The above results indicate that the addition of Ca is beneficial for the improvement of the corrosion resistance of an MS alloy. On the one hand, the addition of Ca refines the grain size of an MS alloy. This is because Ca can act as a nucleating agent and can hinder the movement of grain boundaries at the same time [30], and the small grain size is beneficial to improve the corrosion resistance of the Mg alloy [31]. Moreover, the addition of Ca can make the corrosion products’ film compact and improve its protective effect on the alloy matrix [16]. However, the corrosion resistance of the alloy first increases and then decreases with the increase in Ca content. This is related to the influence of Ca on the structure of the MS alloy. No precipitation of the second phase was detected in the MS alloy, which shows a single-phase structure. When adding 0.1 wt.% Ca element, a small amount of Mg₂Ca precipitated phase appeared, and the amount of Mg₂Ca precipitated phase in the alloy gradually increased with Ca content. The potential of the Mg₂Ca phase is more negative than that of the Mg matrix [32,33]. It forms galvanic corrosion with the Mg matrix. The anode acting as the galvanic corrosion is preferentially corroded, which can slow down the corrosion of the Mg matrix to a certain extent and improve the corrosion resistance of the alloy. Corrosion performance might have a beneficial effect. However, although the Mg matrix acts as a cathode for galvanic corrosion to be protected, when galvanic corrosion occurs, the balanced system of the alloy surface will be destroyed, which can easily cause further damage to the Mg matrix by Cl⁻. Thus, the corrosion rate of the alloy becomes larger when the content of Ca is increased to 0.4 wt.%.

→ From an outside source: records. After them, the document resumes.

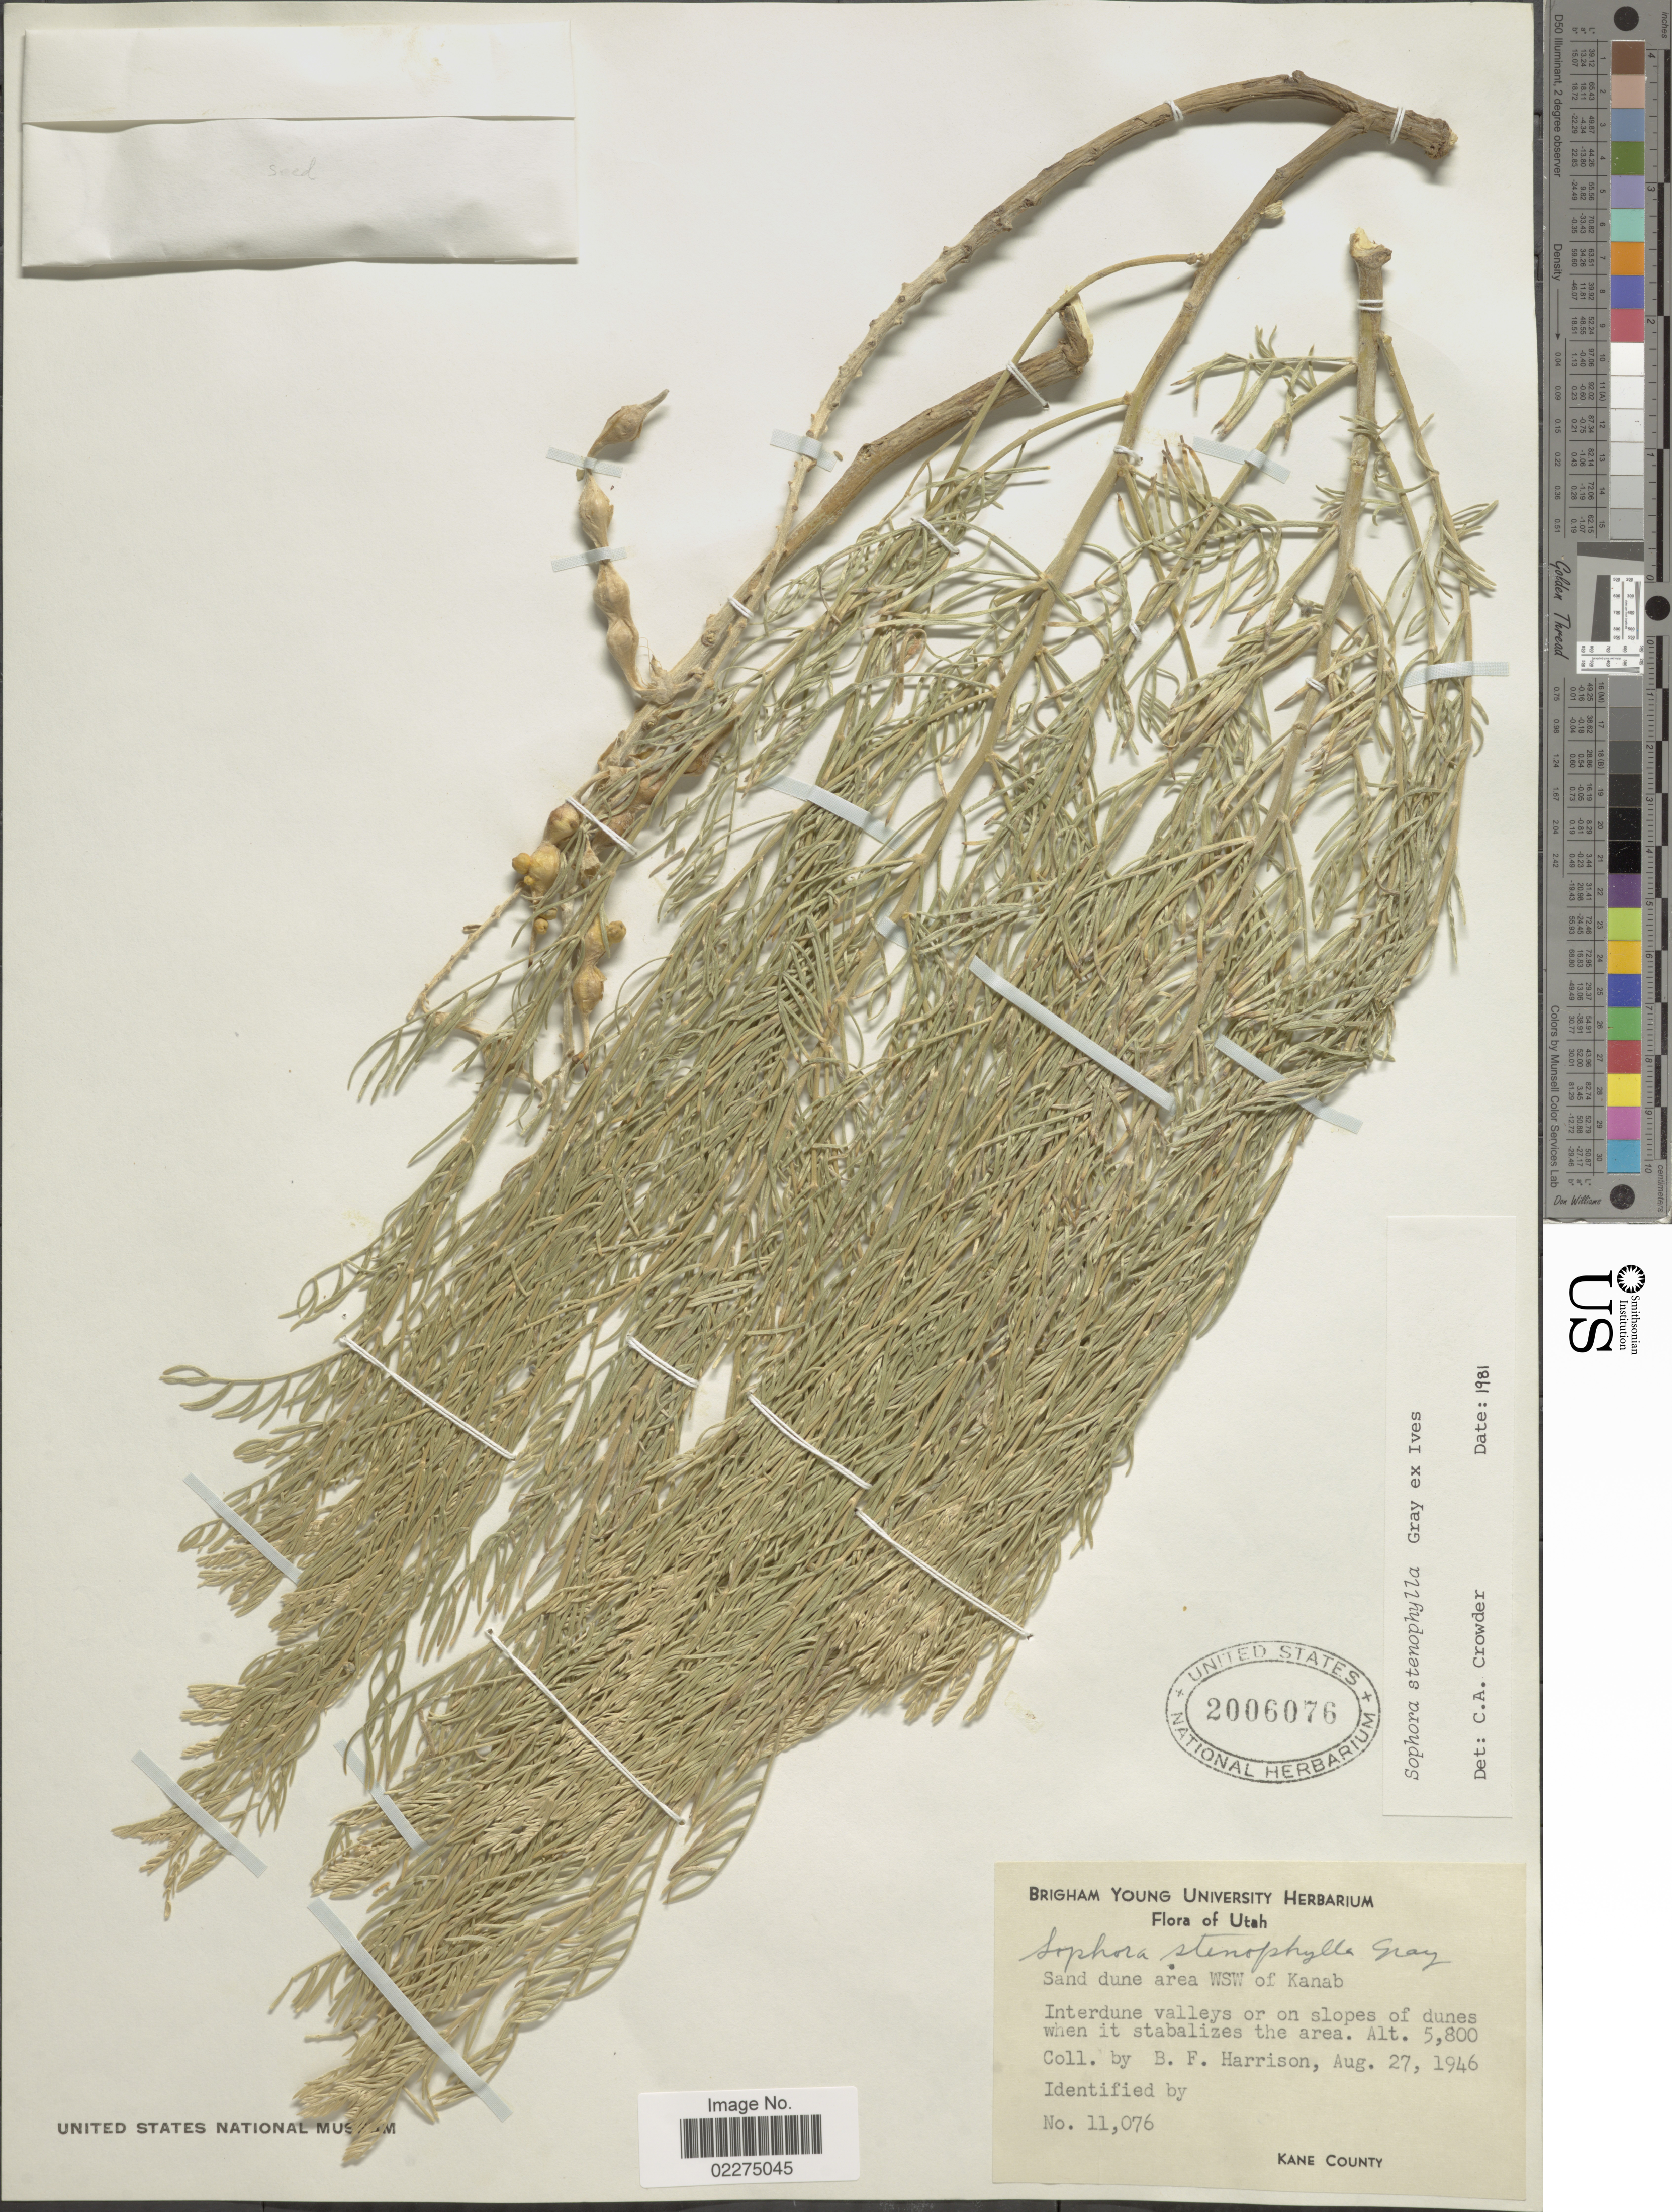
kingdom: Plantae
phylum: Tracheophyta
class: Magnoliopsida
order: Fabales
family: Fabaceae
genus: Sophora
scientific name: Sophora stenophylla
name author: A. Gray in Ives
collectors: B. F. Harrison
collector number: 11076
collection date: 1946-08-27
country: United States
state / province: Utah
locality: WSW of Kanab. Kane County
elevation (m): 1768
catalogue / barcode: US 2006076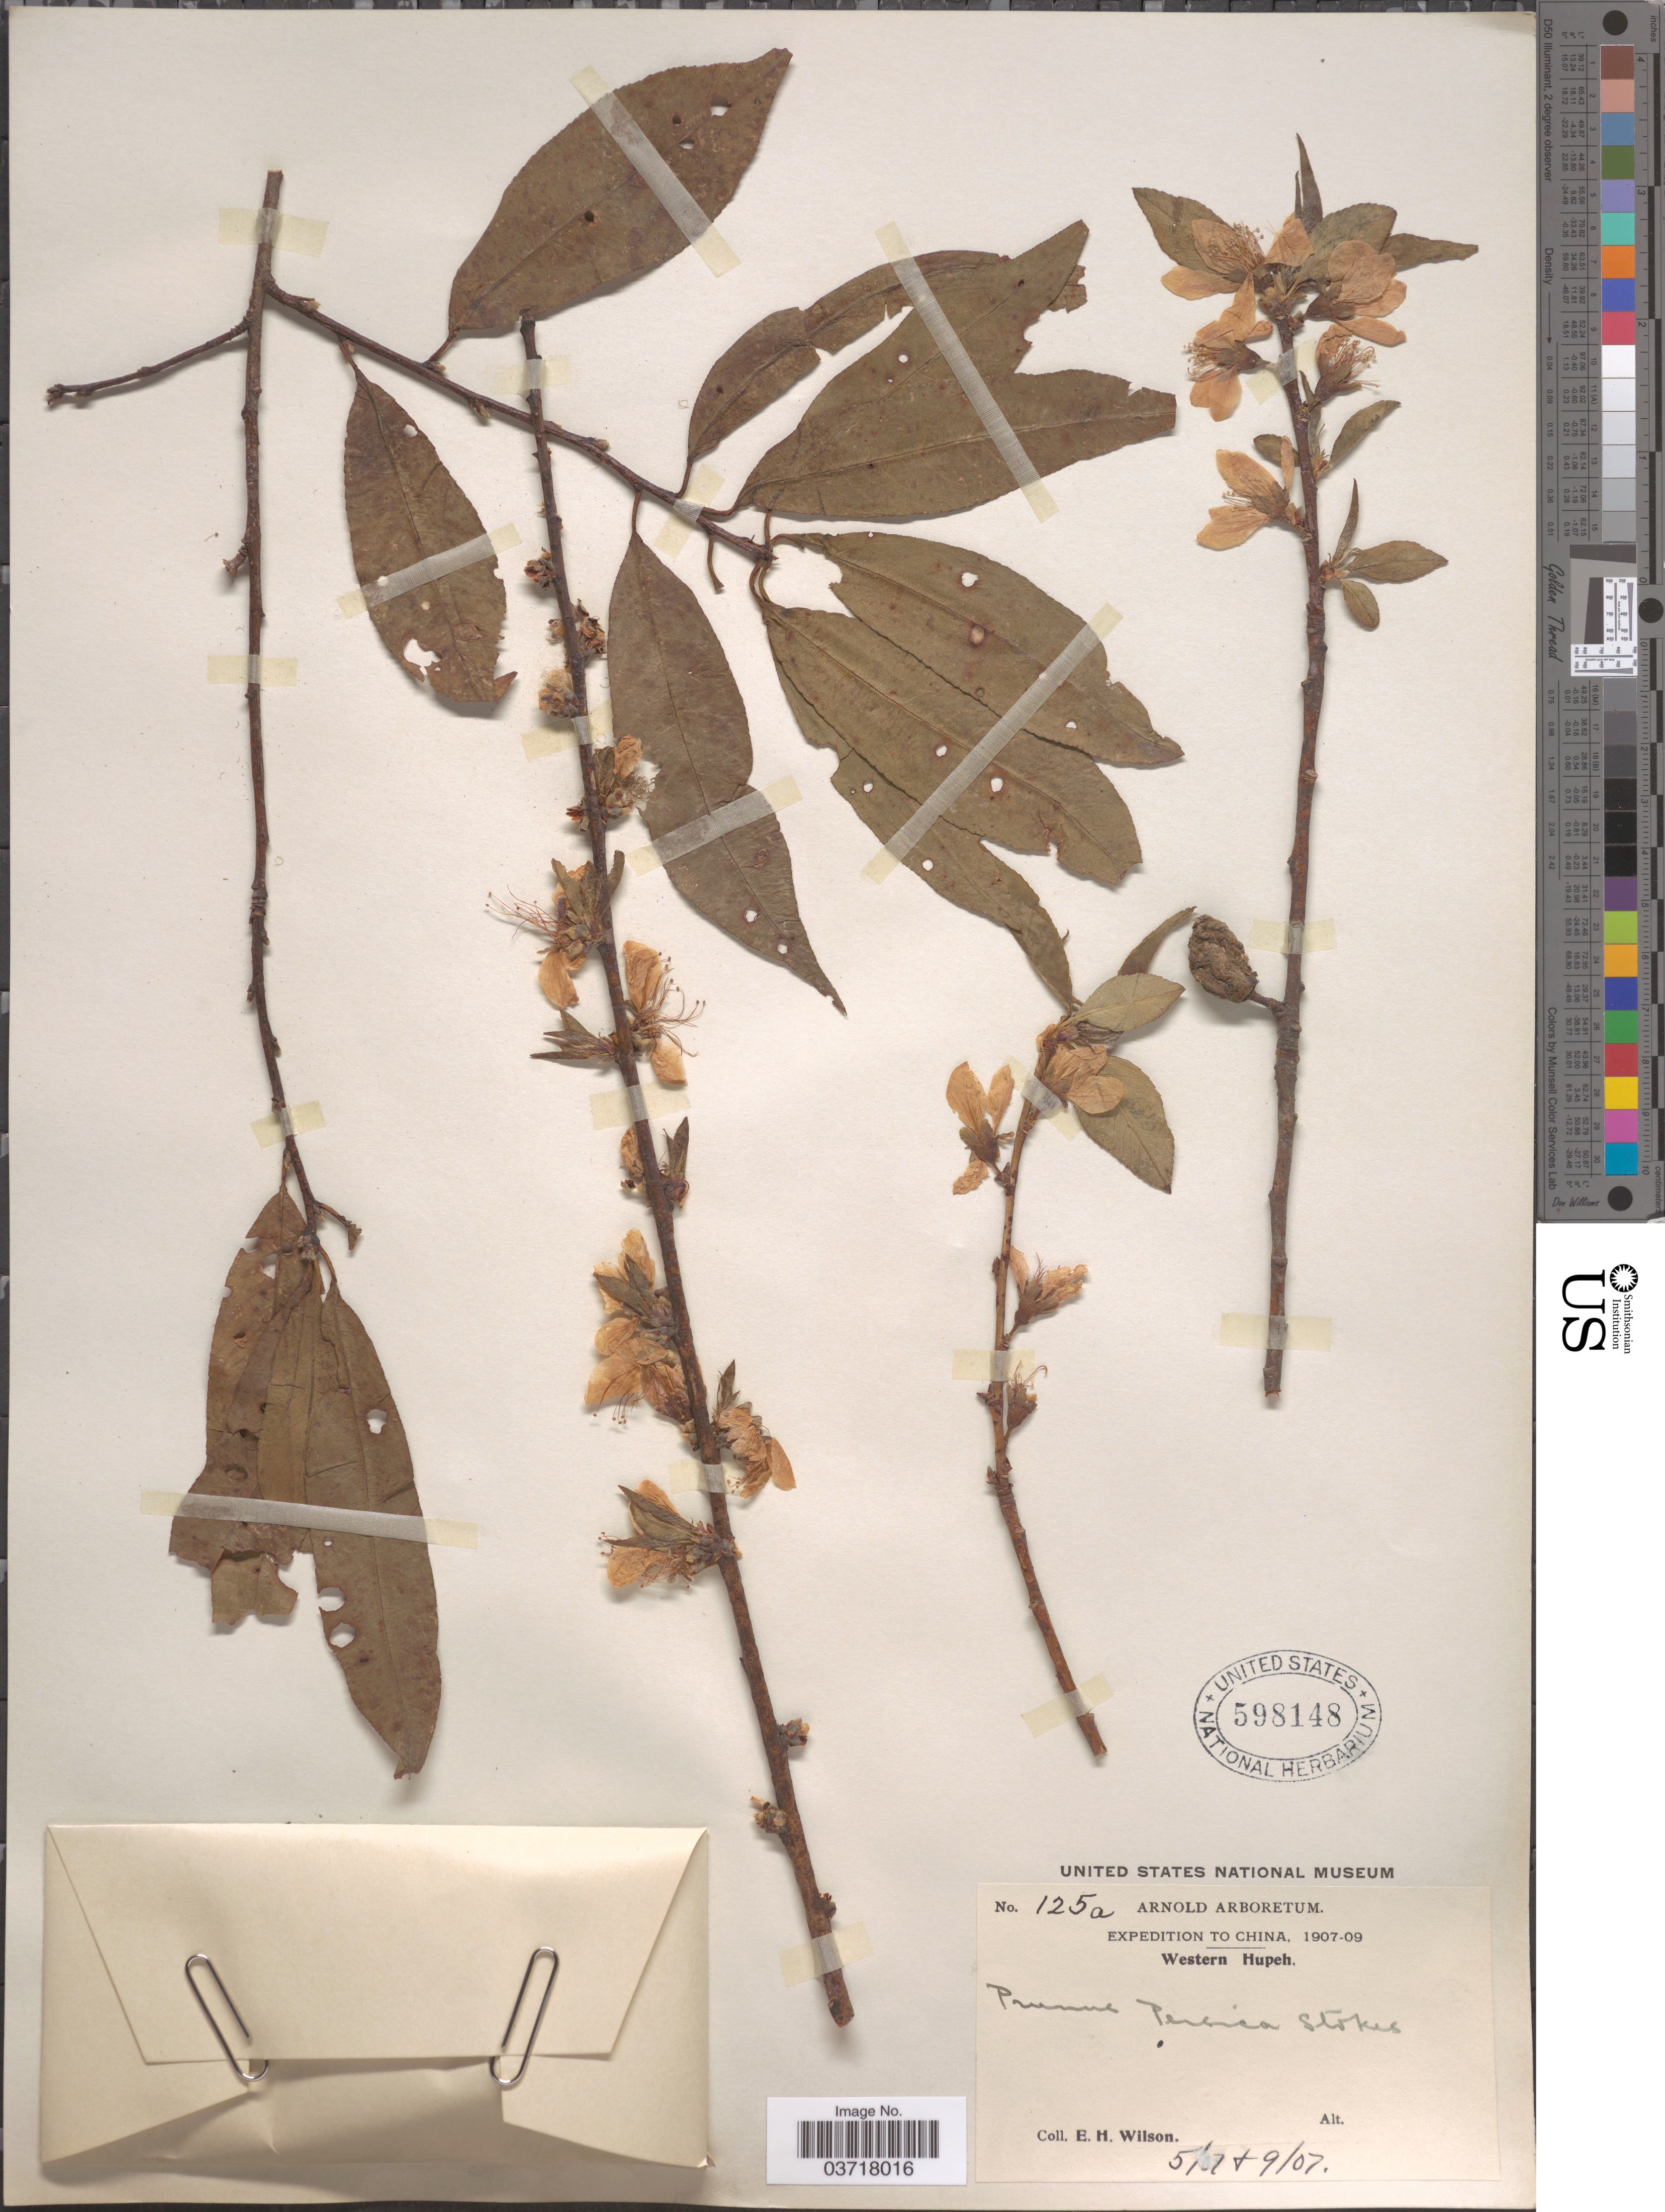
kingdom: Plantae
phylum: Tracheophyta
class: Magnoliopsida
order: Rosales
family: Rosaceae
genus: Prunus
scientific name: Prunus persica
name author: (L.) Batsch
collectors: E. Wilson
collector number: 125a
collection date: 1907-05/1907-09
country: China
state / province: Hubei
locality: Western Hupeh.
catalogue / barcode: US 598148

In general, the addition of Ca improves the corrosion resistance of MS alloys, and the corrosion resistance of the alloy first increases and then decreases with the increase in Ca content. This is because the addition of Ca is conducive to the refinement of the structure and the formation of a dense corrosion products’ film. As the content of Ca increases, the number of second phases in the alloy increases, which accelerates galvanic corrosion, destroys the balanced system of the alloy surface, and thus reduces the corrosion resistance of the alloy.

4. Conclusions

In this study, the influence law and mechanism of the microalloyed Ca on the microstructure and corrosion resistance of a Mg–Sc single-phase alloy were investigated. The results indicate that the addition of Ca with appropriate content can refine the grain structure of the Mg–Sc single-phase alloy and at the same time can improve the compactness of the product film, thereby improving its corrosion resistance. Moreover, the addition of excessive Ca will introduce a large amount of Mg₂Ca phase in the alloy, which can easily be corroded. Therefore, the corrosion resistance of the alloy first increases and then decreases with the increase in Ca content. The MS2Ca alloy has the best corrosion resistance.